Excite

Tragedia della montagna in Nepal: morto un alpinista italiano

  • Infophoto

C'è anche un italiano tra le vittime della tragedia di montagna avvenuta in Nepal, sulla catena dell'Himalaya: una valanga ha travolto un gruppo di 35 alpinisti impegnati nella scalata del monte Manaslu, l’ottava vetta del mondo (8.156 metri), provocando diversi morti e alcuni feriti.

Tragedia sull'Himalaya. La testimonianza di Marco Confortola: guarda il video

Il bilancio dei soccorritori, ma si tratta di un dato provvisorio che potrebbe crescere di ora in ora, parla di almeno 13 vittime accertate: tra queste anche Alberto Magliano, esperto alpinista di 62 anni, mentre gli italiani Silvio Mondinelli, Christian Gobbi e Marco Confortola, che facevano parte della spedizione insieme ad altri 5 connazionali, sono illesi.

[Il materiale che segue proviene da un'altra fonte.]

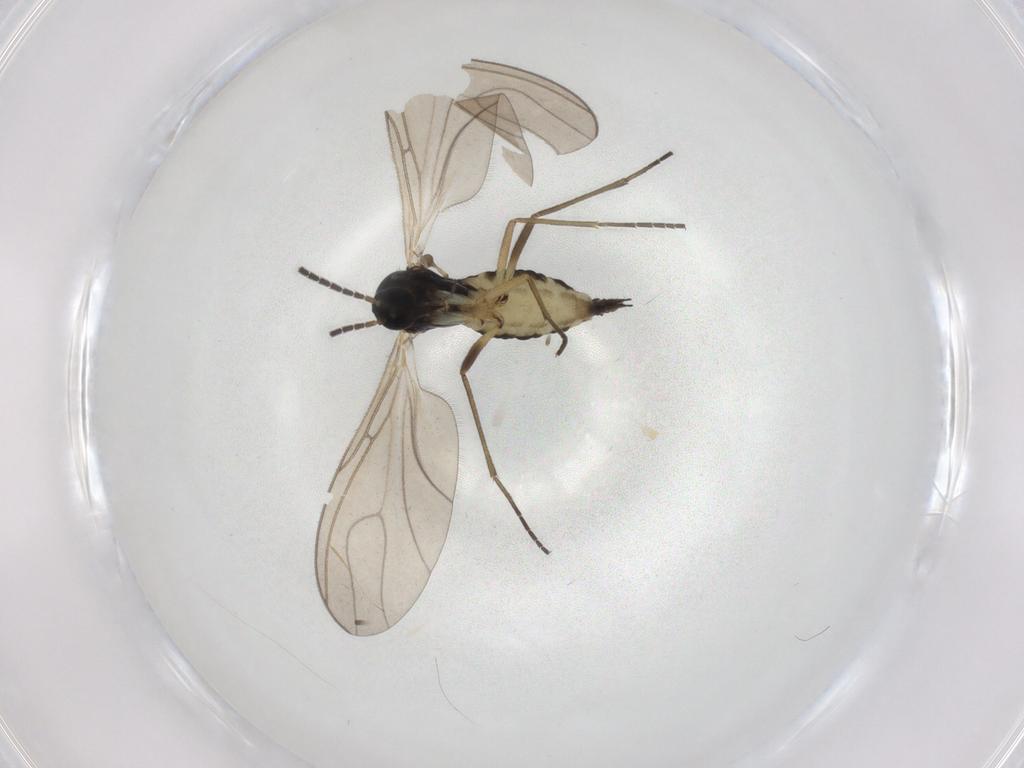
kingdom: Animalia
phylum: Arthropoda
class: Insecta
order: Diptera
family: Sciaridae
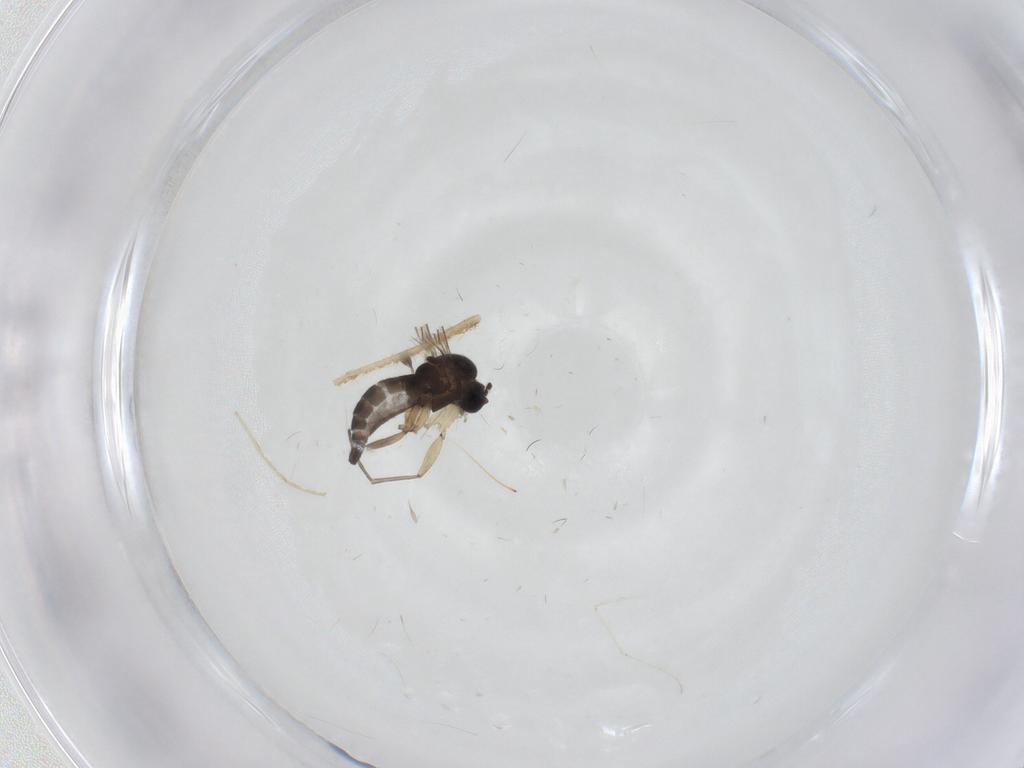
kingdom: Animalia
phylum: Arthropoda
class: Insecta
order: Diptera
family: Sciaridae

Fra le vittime vi sono anche tedeschi, nepalesi ed un francese.

E’stato proprio Silvio Mondinelli a ricostruire la dinamica del terribile incidente in una telefonata al collega alpinista Agostino da Polenza: secondo la sua testimonianza, un seracco di ghiaccio si è staccato dal fianco della montagna dando vita ad una valanga. La massa si è poi abbattuta all’alba sul campo base n.3 del Manaslu, a 7.000 metri di quota: gli alpinisti sono stati travolti nel sonno mentre dormivano nelle loro tende. Così avrebbe perso la vita Alberto Magliano: "Probabilmente la sua tenda era più pesante della nostra – ha spiegato Mondinelli - dato che conteneva anche delle bombole di ossigeno e quindi il peso le ha impedito di saltar fuori dalla slavina".

Almeno 8 dei 12 alpinisti recuperati sono rimasti bloccati al campo base a causa del maltempo, mentre alcuni feriti sono stati trasportati in elicottero a Kathmandu. Le squadre di soccorso sono impegnate nella ricerca di eventuali altri cadaveri sotto la valanga. Quella che si è verificata sul terribile monte Manaslu, costato la vita a decine di alpinisti che negli anni hanno tentato di scalarlo, è stata già definita come una delle peggiori tragedie accadute in Himalaya-Karakorum, dopo quella del 2008 sul K2, dove morirono 11 alpinisti travolti da una valanga.

La vittima italiana era un alpinista esperto che ha dedicato gran parte della sua vita alla montagna, conquistando vette importanti. Sulla homepage del suo sito si può leggere una presentazione in cui Alberto Magliano manifesta il proprio amore per le scalate: "A chi mi chiede cosa significhi per me la montagna - spesso un po' stupiti nel vedere un non professionista così intensamente impegnato nell'alpinismo - ho sempre risposto che è innanzitutto il luogo della mia libertà. Libertà da tutto ciò che ci vincola, ci impedisce, ci limita, vorrei dire ‘ci trattiene in basso’ (...) L'alpinismo così interpretato diventa una straordinaria attività di vita, molto più di uno sport, ma nulla a che vedere con un lavoro: un modo di vivere, forse addirittura una visione del mondo".